[Saved data entries]
▼

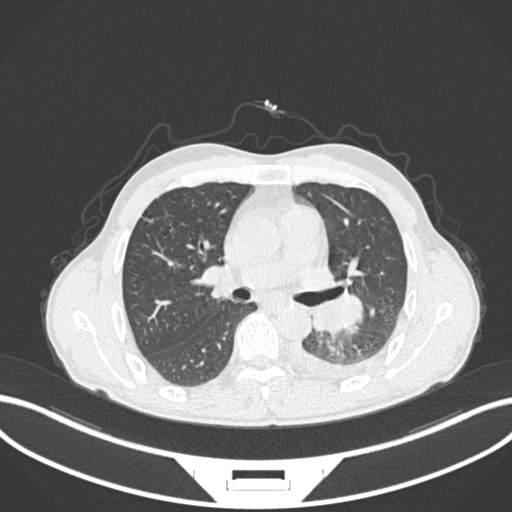
Chest CT, one axial slice; position 144 of 222 along the scan axis; reconstruction kernel B30f; lung window (W 1500 / L -600 HU); 512 × 512 image matrix. Male patient, age 47 years. Case-level facts recorded for this patient, not image findings: clinical TNM (as recorded): T3 N1 M1c.
Outlined on this slice (bounding box drawn by a radiologist):
- lung tumour (recorded histology: small cell carcinoma): box from (x=309, y=293) to (x=368, y=334) px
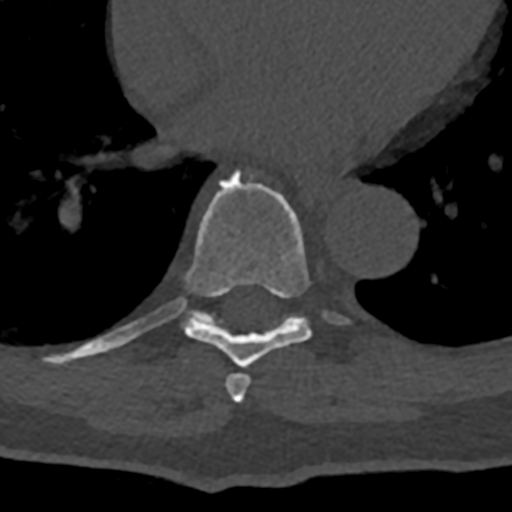
CT including the spine, one axial slice. Slice 702 of 797 in the series (ordered by position). 120 kVp. Bone window (W 1800 / L 400 HU). 0.5 mm slice thickness. 512 × 512 image matrix, field of view 160 × 160 mm. Patient: male, 74 years. From the clinical record (not read from this slice): primary cancer: renal; vertebrae with lytic lesions (as recorded): T10, L1, L2, L3, L4, L5.
Structures marked on this image (semi-automatic segmentation, software-assisted and operator-edited):
- T7 vertebra: bounding box [x1, y1, x2, y2] px = [225, 373, 251, 403]
- T8 vertebra: [70, 170, 350, 368]
- T9 vertebra: [189, 310, 215, 324]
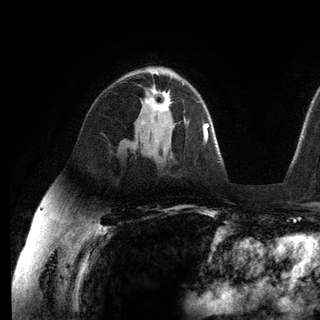
Breast MRI (dynamic contrast-enhanced), one axial slice; position 78 of 136 along the scan axis; cropped to one breast; dynamic contrast-enhanced series, time point 2 of 6 at this slice position (early post-contrast); 3 T; TE 2.8 ms, TR 7.3 ms; 1.2 mm slice thickness; 320 × 320 image matrix. Female patient.
Structures marked on this image (semi-automatic segmentation, software-assisted and operator-edited):
- enhancing-tissue mask used for the functional tumour volume (all voxels passing the contrast-enhancement thresholds inside the analysis volume; usually the tumour): box from (x=142, y=87) to (x=174, y=128) px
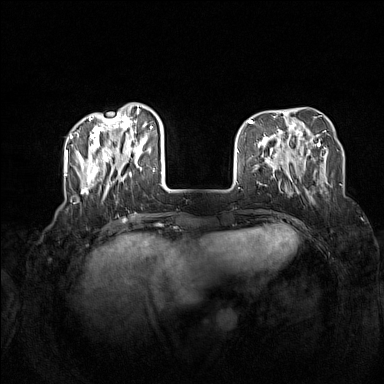
Breast MRI (dynamic contrast-enhanced), one axial slice. Position 41 of 160 along the scan axis. Dynamic contrast-enhanced series, time point 2 of 7 at this slice position (early post-contrast). 1.5 T. TE 1.8 ms, TR 5 ms. 1 mm slice thickness. 384 × 384 image matrix, field of view 340 × 340 mm. Female patient.
Structures marked on this image (semi-automatic segmentation, software-assisted and operator-edited):
- enhancing-tissue mask used for the functional tumour volume (all voxels passing the contrast-enhancement thresholds inside the analysis volume; usually the tumour): box from (x=72, y=107) to (x=165, y=199) px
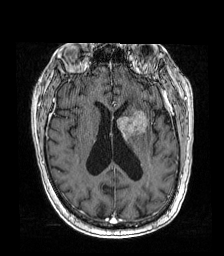
Brain MRI from a brain-tumour surgery series, one axial slice; position 76 of 192 along the scan axis; T1-weighted post-contrast; 1 mm slice thickness; 224 × 256 image matrix, field of view 219 × 250 mm. Case-level facts recorded for this patient, not image findings: histopathology: Metastatic carcinoma from lung primary.
Annotated regions visible in this slice (manually delineated by an expert):
- tumour: box from (x=117, y=110) to (x=148, y=140) px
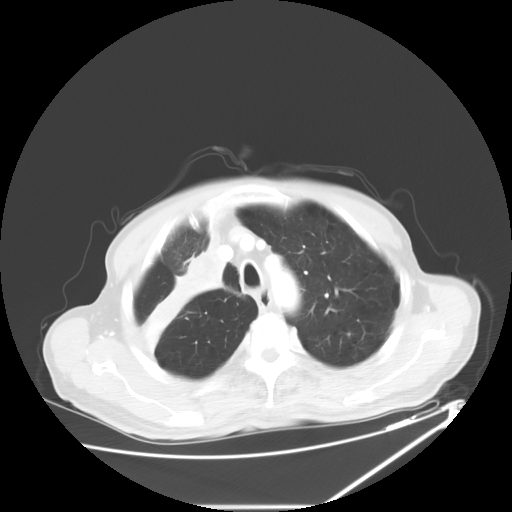
Chest CT, one axial slice; 120 kVp; lung window (W 1500 / L -600 HU); 5 mm slice thickness; 512 × 512 image matrix, field of view 410 × 410 mm. Patient: male, 73 years. Case-level facts recorded for this patient, not image findings: clinical TNM (as recorded): T2a N1 M0.
Annotated regions visible in this slice (bounding box drawn by a radiologist):
- lung tumour (recorded histology: squamous cell carcinoma): bounding box (x1, y1, x2, y2) in pixels: (142, 241, 228, 356)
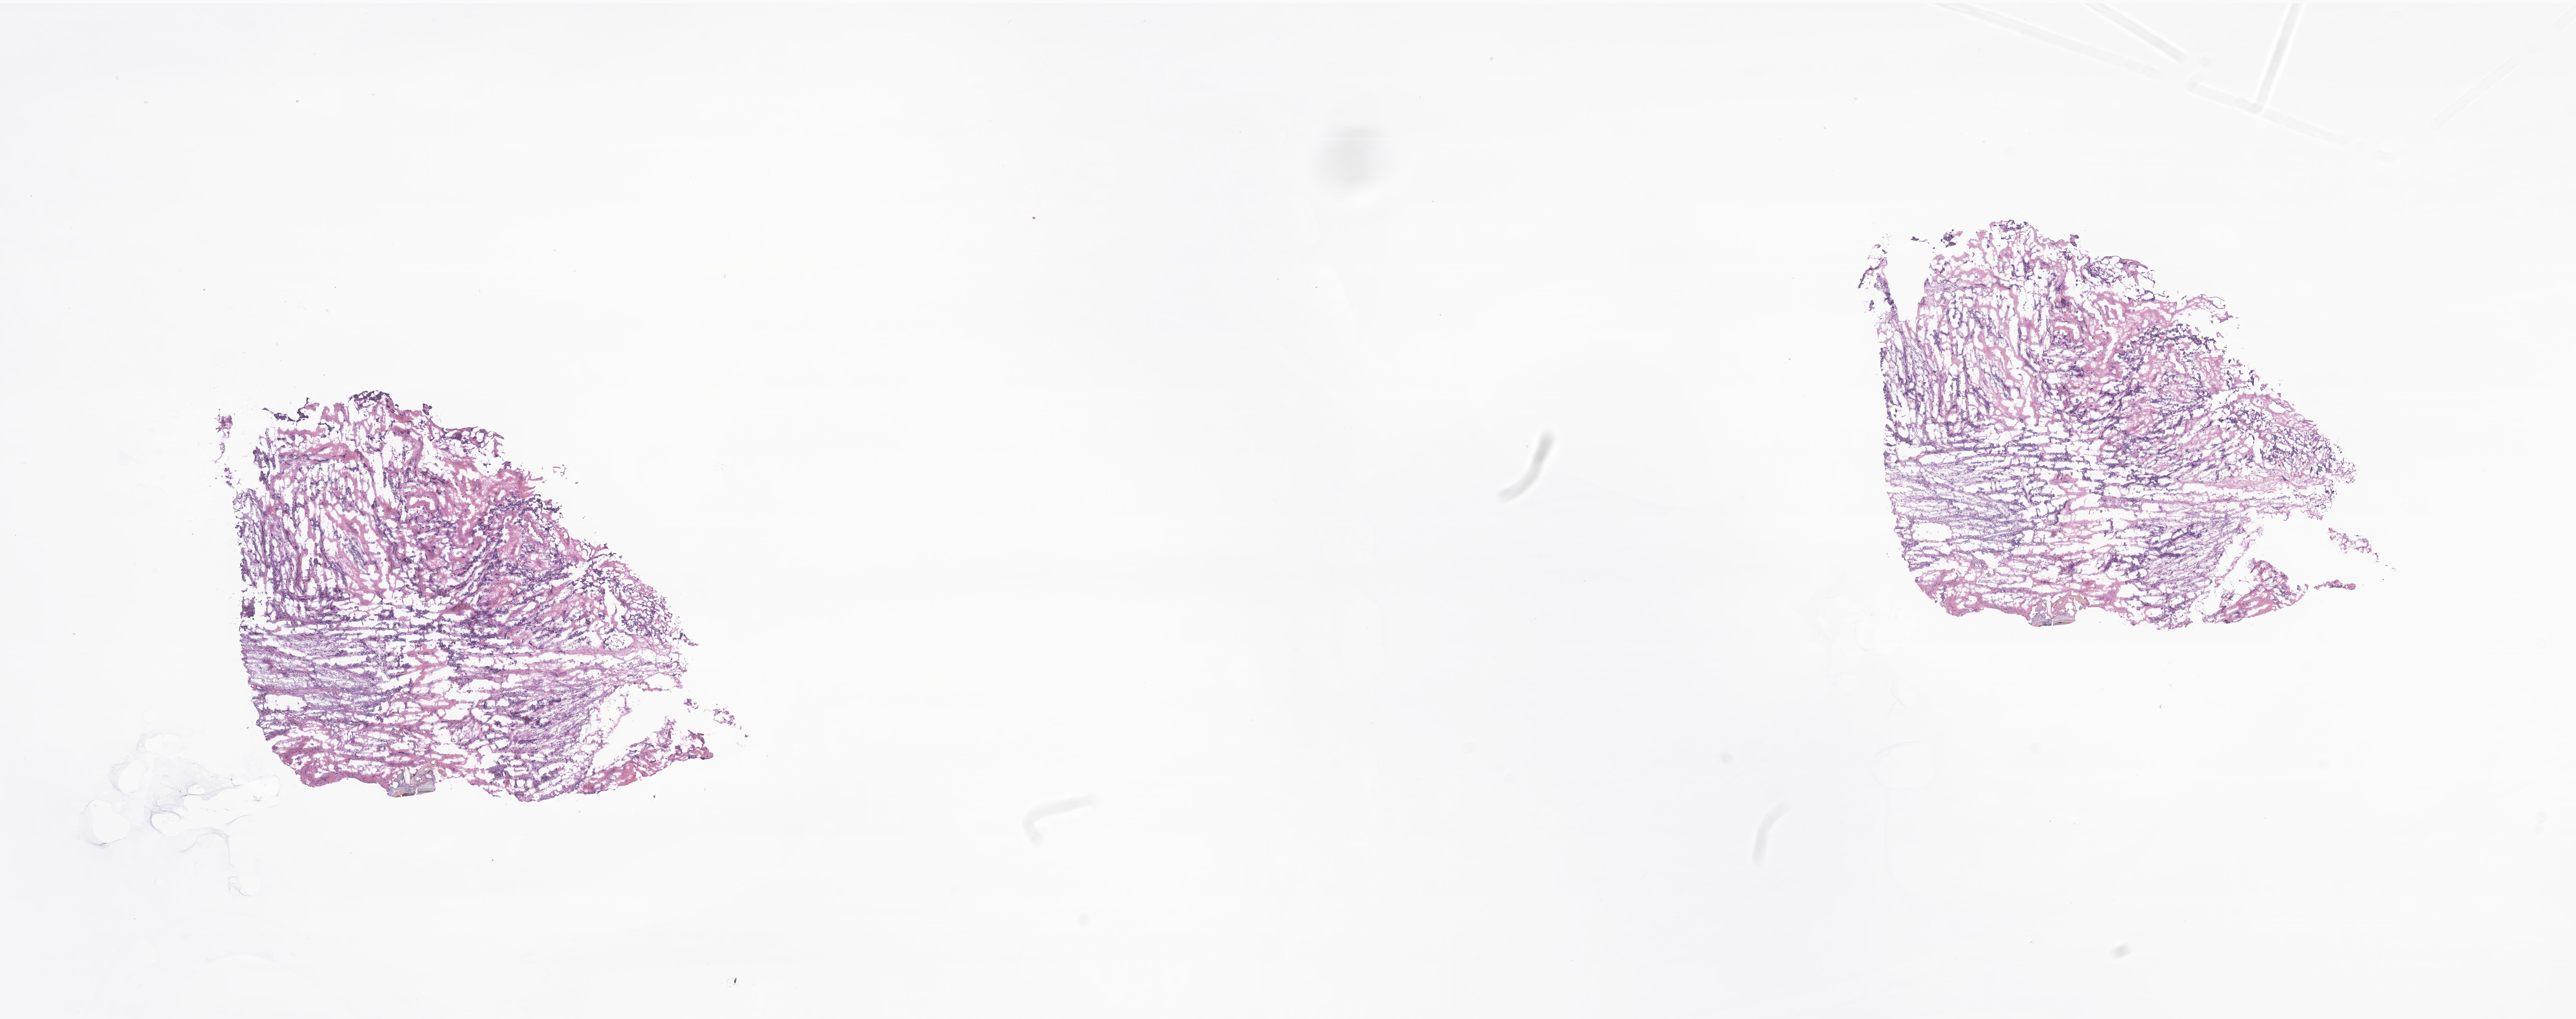
Whole-slide image, haematoxylin and eosin stain of tumor tissue from the abdomen, whole scanned area (about 21.8 x 8.6 mm) shown as a low-resolution overview, frozen section. Patient: male, age 204 months (17 years).
Recorded diagnosis: Alveolar rhabdomyosarcoma.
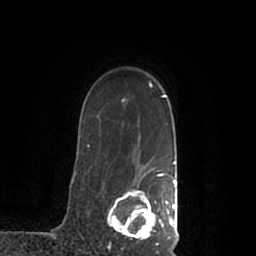
Breast MRI (dynamic contrast-enhanced), one axial slice; position 156 of 200 along the scan axis; cropped to one breast; dynamic contrast-enhanced series, time point 2 of 7 at this slice position (early post-contrast); 1.5 T; TE 2.2 ms, TR 4.6 ms; 0.8 mm slice thickness; 256 × 256 image matrix, field of view 160 × 160 mm. Female patient.
Annotated regions visible in this slice (semi-automatically segmented with operator editing):
- enhancing-tissue mask used for the functional tumour volume (all voxels passing the contrast-enhancement thresholds inside the analysis volume; usually the tumour): box from (x=108, y=168) to (x=177, y=245) px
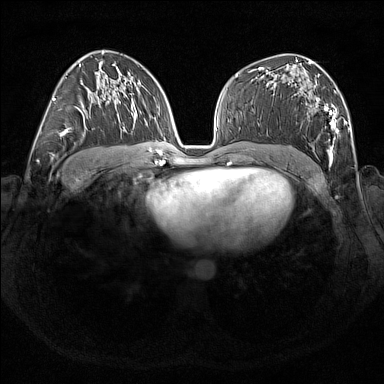
Breast MRI (dynamic contrast-enhanced), one axial slice; slice 95 of 176 in the series (ordered by position); dynamic contrast-enhanced series, time point 2 of 7 at this slice position (early post-contrast); 1.5 T; TE 1.8 ms, TR 5 ms; 1 mm slice thickness; 384 × 384 image matrix. Female patient.
Structures marked on this image (semi-automatic segmentation, software-assisted and operator-edited):
- enhancing-tissue mask used for the functional tumour volume (all voxels passing the contrast-enhancement thresholds inside the analysis volume; usually the tumour): bounding box (x1, y1, x2, y2) in pixels: (300, 74, 339, 167)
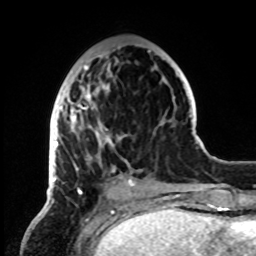
Breast MRI, one axial slice; cropped to one breast; dynamic contrast-enhanced series, time point 2 of 8 at this slice position (early post-contrast); 1.5 T; TE 4.2 ms, TR 7 ms; 2.2 mm slice thickness; 256 × 256 image matrix, field of view 185 × 185 mm. Female patient.
Outlined on this slice (semi-automatic segmentation, software-assisted and operator-edited):
- enhancing-tissue mask used for the functional tumour volume (all voxels passing the contrast-enhancement thresholds inside the analysis volume; usually the tumour): bounding box (x1, y1, x2, y2) in pixels: (50, 50, 150, 199)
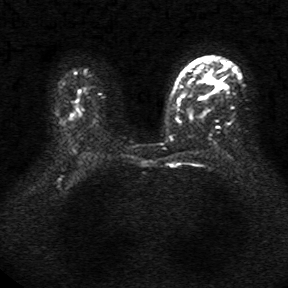
Breast MRI, one axial slice. Diffusion-weighted series; image 2 of 4 stored at this slice position (different b-values; order by instance number). 1.5 T. 5 mm slice thickness. 288 × 288 image matrix, field of view 340 × 340 mm. Female patient.
Annotated regions visible in this slice (expert manual segmentation):
- tumour on diffusion-weighted imaging: bounding box <205,73,214,83> (left, top, right, bottom; pixels)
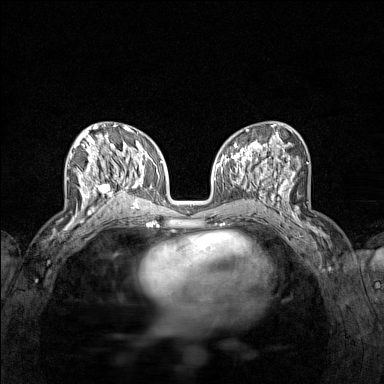
Breast MRI (dynamic contrast-enhanced), one axial slice. Position 68 of 160 along the scan axis. Dynamic contrast-enhanced series, time point 2 of 7 at this slice position (early post-contrast). 1.5 T. TE 1.8 ms, TR 5 ms. 384 × 384 image matrix. Female patient.
Structures marked on this image (semi-automatically segmented with operator editing):
- enhancing-tissue mask used for the functional tumour volume (all voxels passing the contrast-enhancement thresholds inside the analysis volume; usually the tumour): box from (x=70, y=136) to (x=122, y=215) px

▲

- What to work on
Each line from the first line of the data above through the one containing "- lung tumour (recorded histology: small" must be set down exactly; the pictures must not be.

- Task output
Chest CT, one axial slice; position 144 of 222 along the scan axis; reconstruction kernel B30f; lung window (W 1500 / L -600 HU); 512 × 512 image matrix. Male patient, age 47 years. Case-level facts recorded for this patient, not image findings: clinical TNM (as recorded): T3 N1 M1c.
Outlined on this slice (bounding box drawn by a radiologist):
- lung tumour (recorded histology: small cell carcinoma): box from (x=309, y=293) to (x=368, y=334) px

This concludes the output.